_TASK DETAILS_. Please make an exact transcription of the records, keeping the pictures out of it.

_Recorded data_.
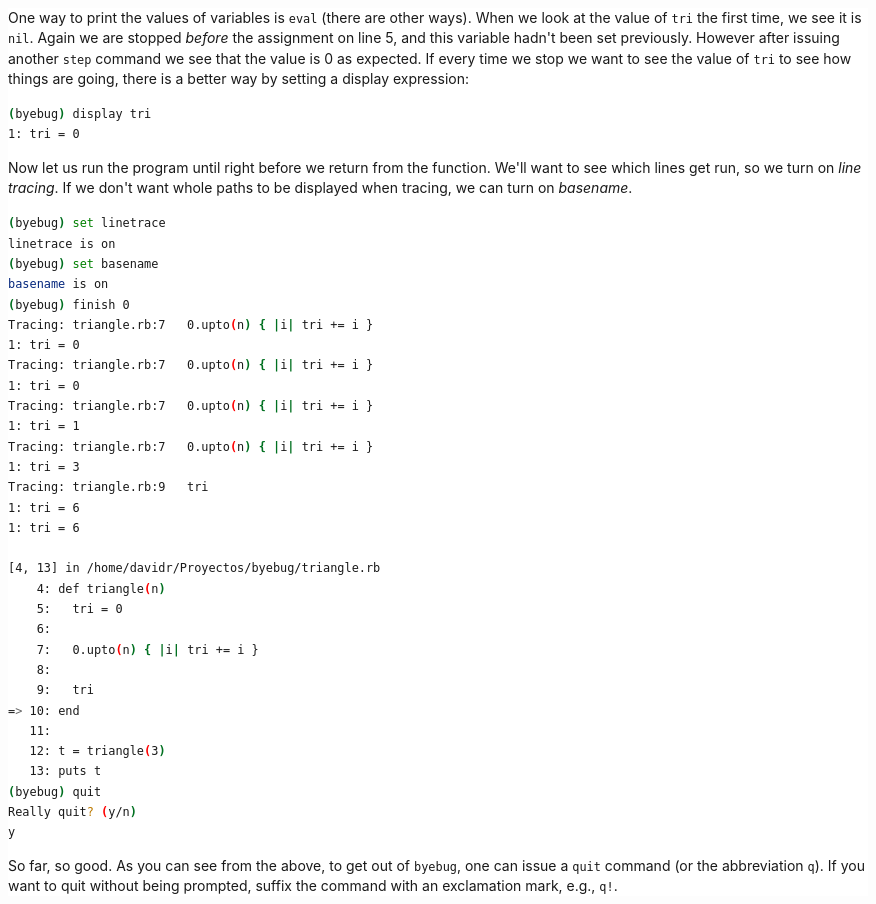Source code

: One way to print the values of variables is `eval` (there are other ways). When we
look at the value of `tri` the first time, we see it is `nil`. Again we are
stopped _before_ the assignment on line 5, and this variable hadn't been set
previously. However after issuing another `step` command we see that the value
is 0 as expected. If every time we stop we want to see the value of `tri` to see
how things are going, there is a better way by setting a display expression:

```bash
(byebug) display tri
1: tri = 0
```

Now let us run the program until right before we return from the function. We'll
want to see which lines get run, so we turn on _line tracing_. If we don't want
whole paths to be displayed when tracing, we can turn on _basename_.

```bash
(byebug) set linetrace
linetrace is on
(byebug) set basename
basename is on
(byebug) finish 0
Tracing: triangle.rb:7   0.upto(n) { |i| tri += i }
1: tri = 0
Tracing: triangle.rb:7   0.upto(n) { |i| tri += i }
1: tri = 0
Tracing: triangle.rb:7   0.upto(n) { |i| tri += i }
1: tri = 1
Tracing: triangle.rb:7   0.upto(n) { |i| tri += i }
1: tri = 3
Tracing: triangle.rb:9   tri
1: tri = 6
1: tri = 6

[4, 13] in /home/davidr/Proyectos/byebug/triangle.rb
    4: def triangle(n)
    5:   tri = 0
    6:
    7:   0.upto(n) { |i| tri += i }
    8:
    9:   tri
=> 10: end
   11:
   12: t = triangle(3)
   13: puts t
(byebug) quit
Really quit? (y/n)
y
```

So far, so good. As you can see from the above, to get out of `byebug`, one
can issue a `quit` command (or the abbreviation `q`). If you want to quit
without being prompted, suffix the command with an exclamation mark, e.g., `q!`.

_YOUR SOLUTION_.
Source code

: One way to print the values of variables is `eval` (there are other ways). When we
look at the value of `tri` the first time, we see it is `nil`. Again we are
stopped _before_ the assignment on line 5, and this variable hadn't been set
previously. However after issuing another `step` command we see that the value
is 0 as expected. If every time we stop we want to see the value of `tri` to see
how things are going, there is a better way by setting a display expression:

```bash
(byebug) display tri
1: tri = 0
```

Now let us run the program until right before we return from the function. We'll
want to see which lines get run, so we turn on _line tracing_. If we don't want
whole paths to be displayed when tracing, we can turn on _basename_.

```bash
(byebug) set linetrace
linetrace is on
(byebug) set basename
basename is on
(byebug) finish 0
Tracing: triangle.rb:7   0.upto(n) { |i| tri += i }
1: tri = 0
Tracing: triangle.rb:7   0.upto(n) { |i| tri += i }
1: tri = 0
Tracing: triangle.rb:7   0.upto(n) { |i| tri += i }
1: tri = 1
Tracing: triangle.rb:7   0.upto(n) { |i| tri += i }
1: tri = 3
Tracing: triangle.rb:9   tri
1: tri = 6
1: tri = 6

[4, 13] in /home/davidr/Proyectos/byebug/triangle.rb
    4: def triangle(n)
    5:   tri = 0
    6:
    7:   0.upto(n) { |i| tri += i }
    8:
    9:   tri
=> 10: end
   11:
   12: t = triangle(3)
   13: puts t
(byebug) quit
Really quit? (y/n)
y
```

So far, so good. As you can see from the above, to get out of `byebug`, one
can issue a `quit` command (or the abbreviation `q`). If you want to quit
without being prompted, suffix the command with an exclamation mark, e.g., `q!`.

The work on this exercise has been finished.